All systems should have an audible horn or bell to be effective in case someone does break in. Burglars know that when an alarm goes off that the police will be called and will respond to an active alarm code. Home alarms, like car alarms, are generally ignored by the public. However, your good neighbor will respond to your alarm. It is not unusual to have a neighbor wait for the police, allow them inside for an inspection, and secure the residence.
- The greatest barrier getting to this level of neighborhood participation is taking the first step.
- You should invite your adjacent neighbors over to your home for coffee and begin the information exchange. You’ll be amazed how the process runs on automatic from there.
- Alarm systems are effective deterrents with visible signage
- Register you alarm system with the police.
- Activate your alarm every—I repeat ”every” —time you leave your home.
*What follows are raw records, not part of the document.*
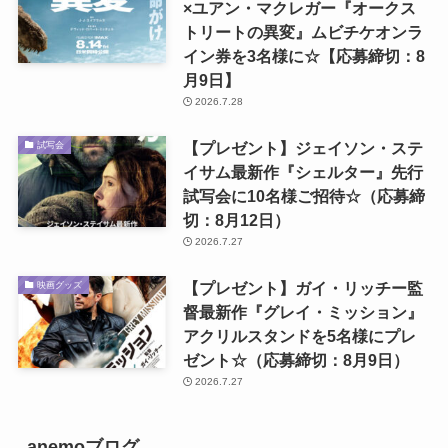
×ユアン・マクレガー『オークス
トリートの異変』ムビチケオンラ
イン券を3名様に☆【応募締切：8
月9日】
2026.7.28
【プレゼント】ジェイソン・ステ
試写会
イサム最新作『シェルター』先行
試写会に10名様ご招待☆（応募締
切：8月12日）
2026.7.27
【プレゼント】ガイ・リッチー監
映画グッズ
督最新作『グレイ・ミッション』
アクリルスタンドを5名様にプレ
ゼント☆（応募締切：8月9日）
2026.7.27
anemoブログ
It only takes several minutes to get burglarized.
- Alarm systems need to be properly installed, programmed, periodically tested, and maintained.
- Alarm systems need to have an audible horn or bell to be effective
- Make sure your alarm response call list is up to date
- Instruct your neighbor how to respond to an alarm bell
This is a program supported by most police agencies. They recommend that you engrave your drivers’ license, on televisions, stereos, computers, and small electronic appliances. Invisible infrared marks are also available to mark your possessions. They suggest this so they can identify and locate you if your stolen items are recovered.
It is also recommend that you photograph your valuables in their locations around your home and make a list of the make, model, and serial numbers. This is very important for proof when filing insurance claims.
You should keep this list in a safety deposit box or with a relative for safe keeping. Keep receipts of the larger items in case you need to prove the value of the items for insurance purposes.
All of the above can be done on an electronic program called “report it”. You can list your possessions along with picture and invoice attachments. If items are stolen you can generate a list with photographs of the items for the police.
It is also recommend that you photocopy important documents and the contents of your wallet. You will be thankful that you took these steps in case your home is ever destroyed by fire or flood, is ransacked, or if your wallet is lost or stolen. Keep these photocopies in a safety deposit box or in a safe place away from your house.
- Identify your valuables by either engraving or marking your drivers’ license number on each item
- Photograph and record the serial numbers of all valuables
- Photocopy the contents of your wallet and other important documents
- Store the copies in a safe deposit box or with a trusted relative
Having a safe in your home is a wise investment. Home safes are designed to keep the smash and grab burglar, nosey kids, dishonest babysitter or housekeeper from gaining access to important documents and personal property. Home safes need to be anchored to the floor or permanent shelving.